Now, the chancel is separated from the vacant nave by a wall. Inside, it is vibrant and busy, with military banners, colourful stained glass and brightly patterned tiles. I wasn’t expecting anything so grand, or interesting. The church is still in use, mainly by organisations with service associations, and there are photographs and memorials everywhere, including in the nave. In fact, there are hundreds of memorials associated with the church, some no longer there having been damaged in 1941, or removed for safe-keeping. The oak choir stalls have dedications to soldiers and sailors, including Wellington and Nelson. Outside the church is a simple memorial to the people of Portsmouth during World War Two, and an effigy of General Sir Charles Napier, who died near Portsmouth in 1853 (though the gentleman’s mortal remains lie elsewhere in the church environs). My North American reader may be interested to hear that one of the memorial plaques in the church recalls John Mason, one-time Captain of Southsea Castle and founder of New Hampshire in 1629, who lived in Portsmouth and who died in 1635. (Interestingly, Mason owned the house on High Street where the Duke of Buckingham was famously murdered in 1628 – just thought I’d mention that. Buckingham House, as it is now, is still there.) Actually, when you think about it, many hundreds of people have been commemorated at Domus Dei, the royal Garrison Church, over the centuries and their relics must lie all around under your feet.

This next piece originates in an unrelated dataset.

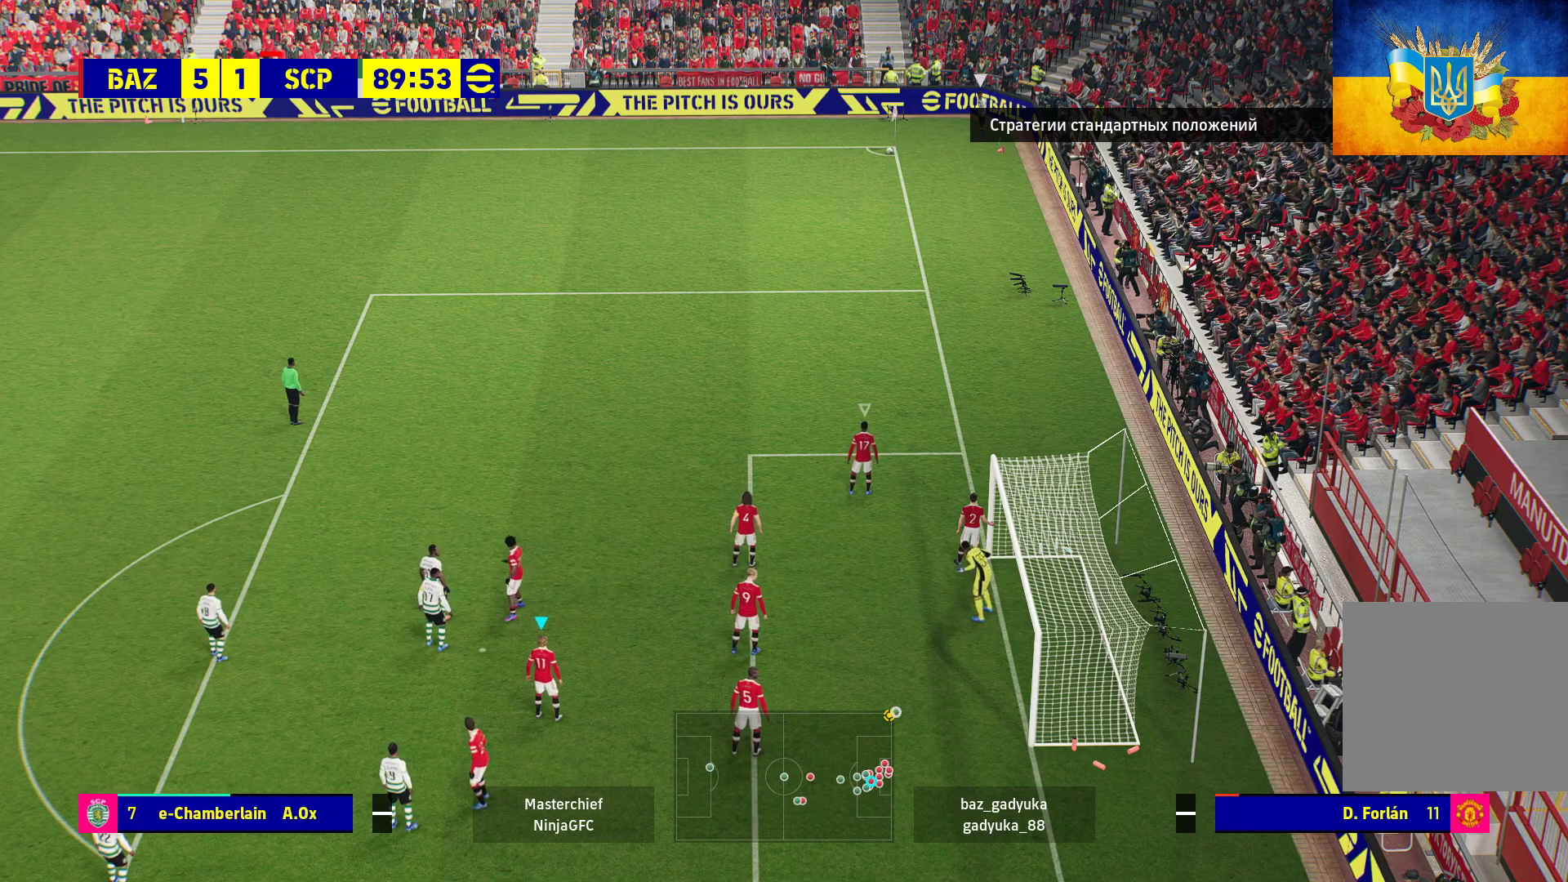
{"buttons": [], "left_stick": "center", "right_stick": "center", "events": []}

The original chancel windows having been destroyed, they have been gradually replaced since 1959 and are exceptionally beautiful and interesting. As well as those with religious imagery, there are special windows dedicated to the 8th Army and the Gunners, the Royal Artillery. The Sovereigns’ Window depicts visits made to Portsmouth and the church by British monarchs. The Army Window (shown) depicts a bowman and ships from the Hundred Year War with France, a soldier of the 1939-45 war and the D-Day invasion fleet (part of which sailed from Portsmouth) and, finally a soldier of the Stuart period with the arms of Charles II. The Church Window (shown) highlights elements of the church’s history, including its foundation and the night of its near-destruction in 1941.